**TASK REQUIREMENTS**
Rewrite every line of the listing below with "determined by" swapped for "identified by" and nothing else changed. Leave the pictures out of your answer.

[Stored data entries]
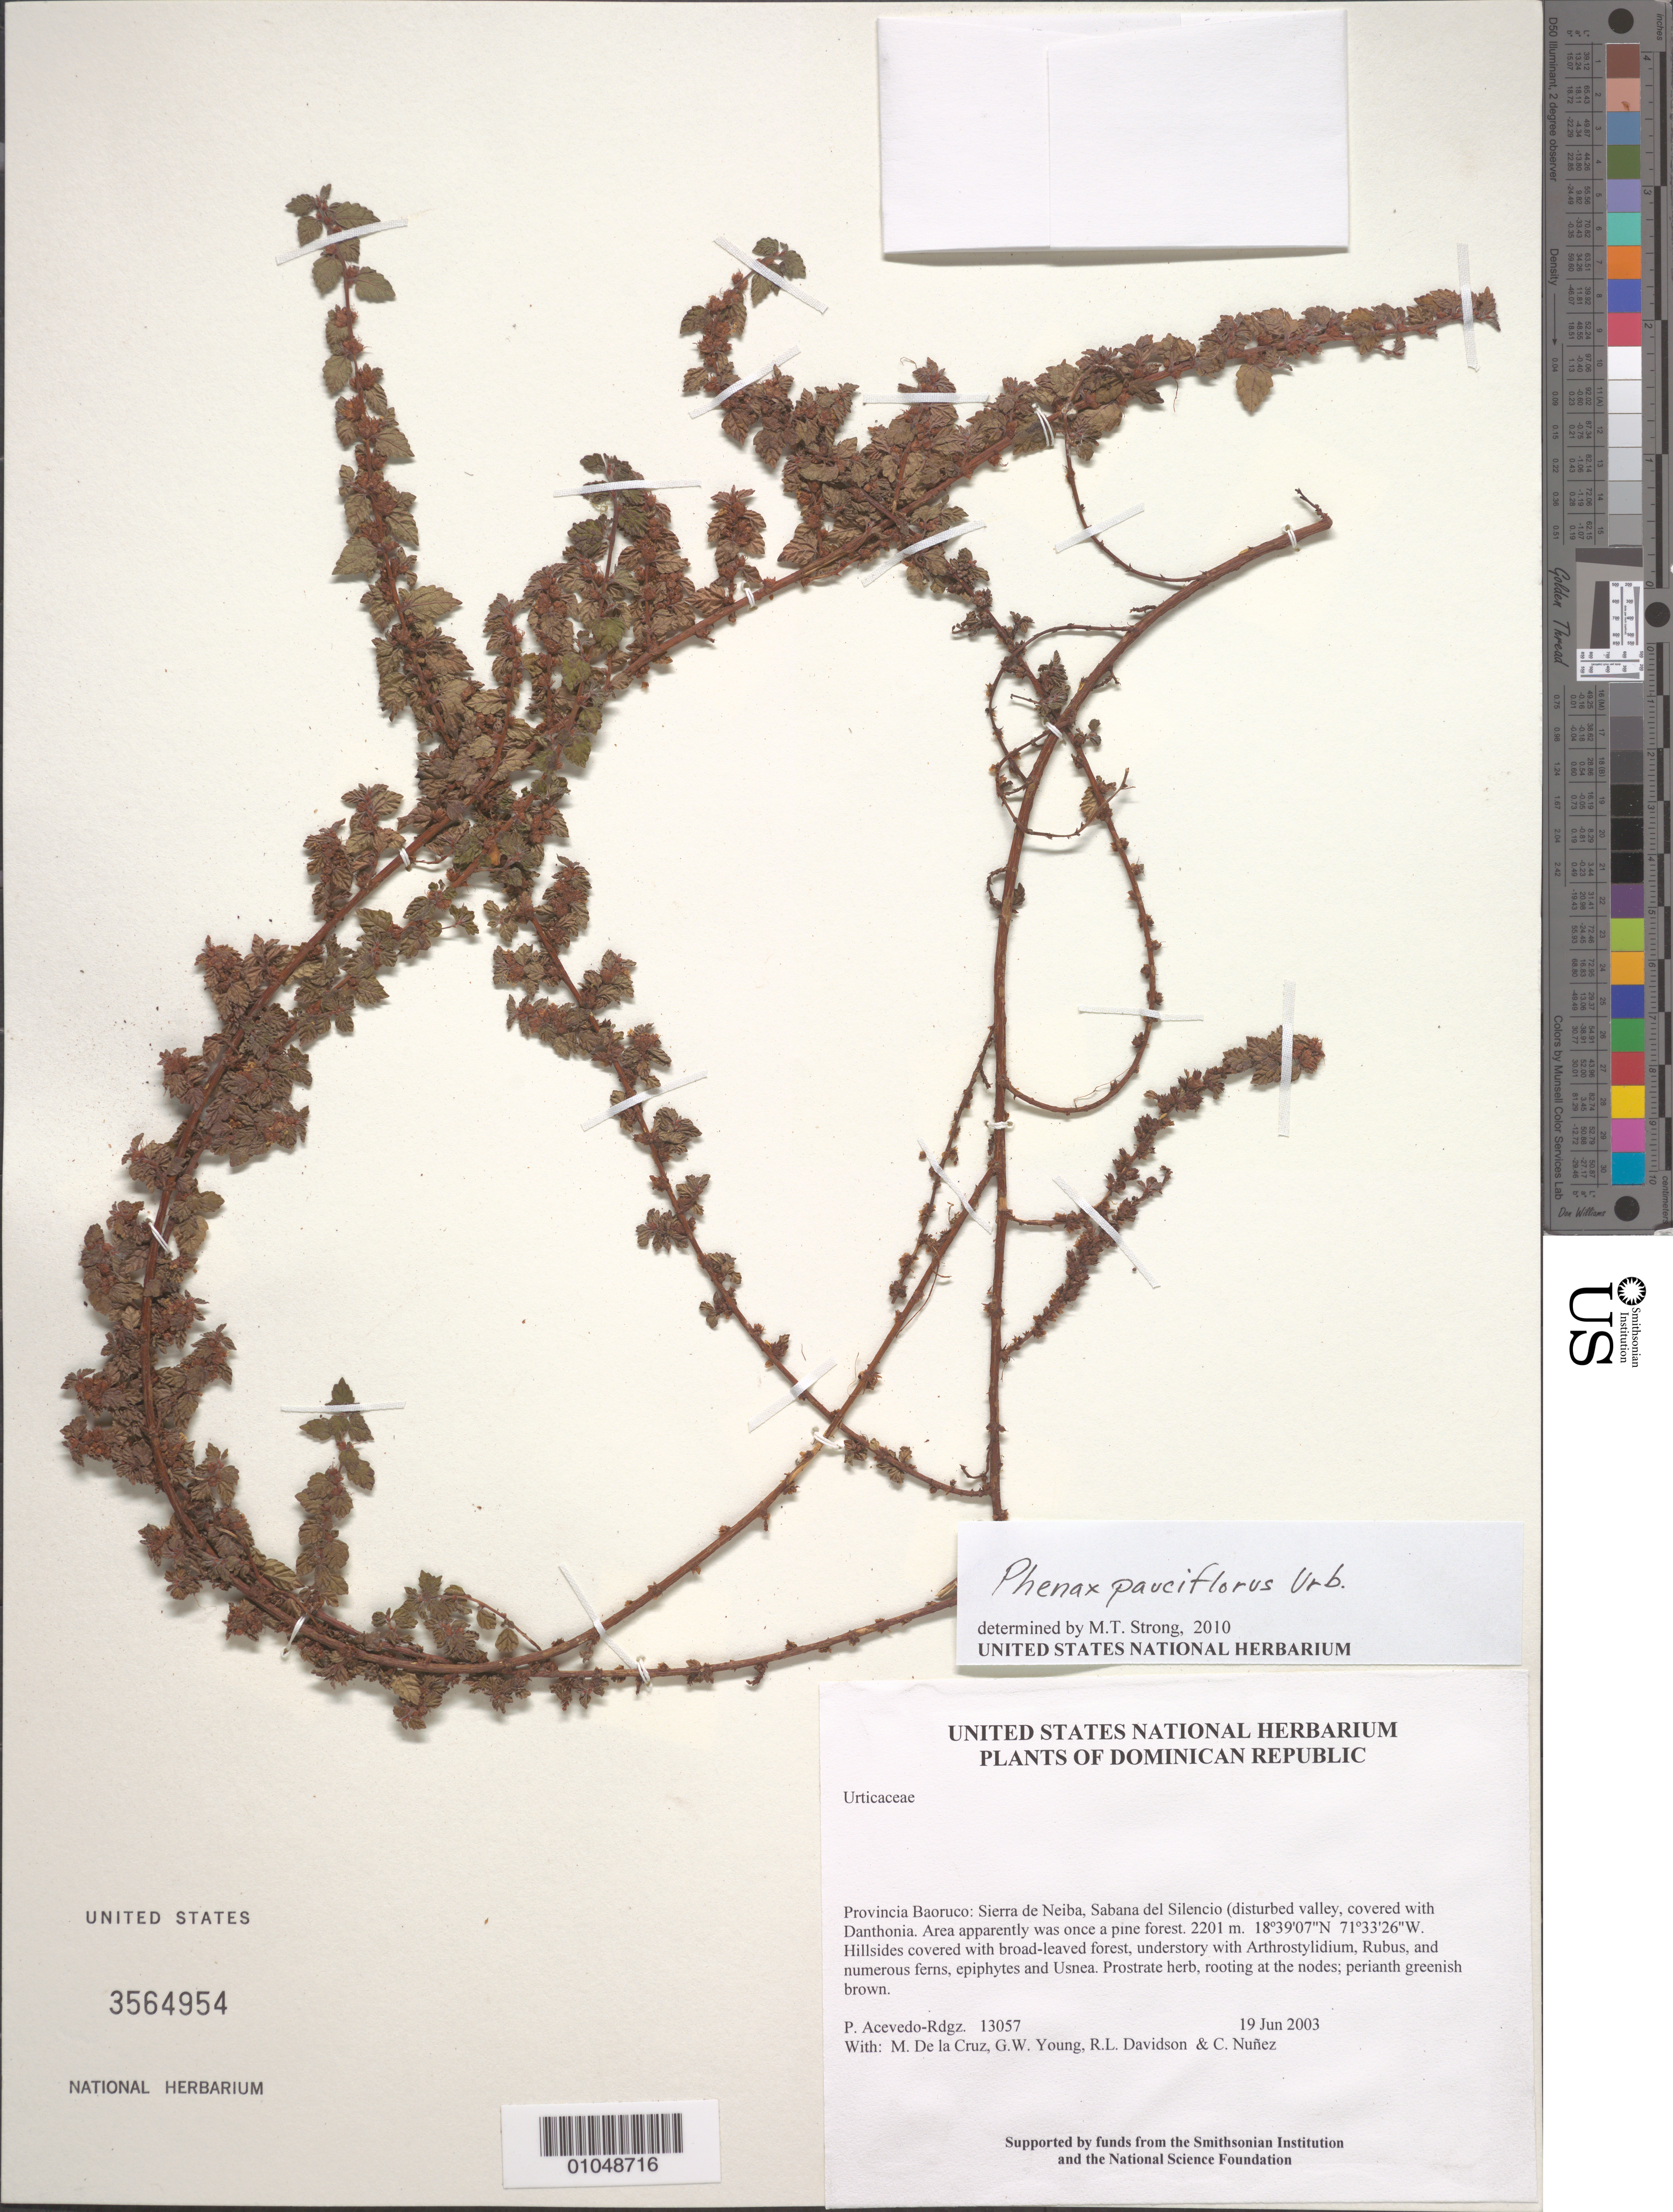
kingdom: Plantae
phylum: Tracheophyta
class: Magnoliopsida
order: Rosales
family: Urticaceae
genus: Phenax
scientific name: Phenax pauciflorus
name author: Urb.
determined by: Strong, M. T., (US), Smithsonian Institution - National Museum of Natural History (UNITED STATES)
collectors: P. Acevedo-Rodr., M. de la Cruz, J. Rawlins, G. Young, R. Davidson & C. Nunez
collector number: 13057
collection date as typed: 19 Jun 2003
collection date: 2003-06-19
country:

**TASK SOLUTION**
kingdom: Plantae
phylum: Tracheophyta
class: Magnoliopsida
order: Rosales
family: Urticaceae
genus: Phenax
scientific name: Phenax pauciflorus
name author: Urb.
identified by: Strong, M. T., (US), Smithsonian Institution - National Museum of Natural History (UNITED STATES)
collectors: P. Acevedo-Rodr., M. de la Cruz, J. Rawlins, G. Young, R. Davidson & C. Nunez
collector number: 13057
collection date as typed: 19 Jun 2003
collection date: 2003-06-19
country:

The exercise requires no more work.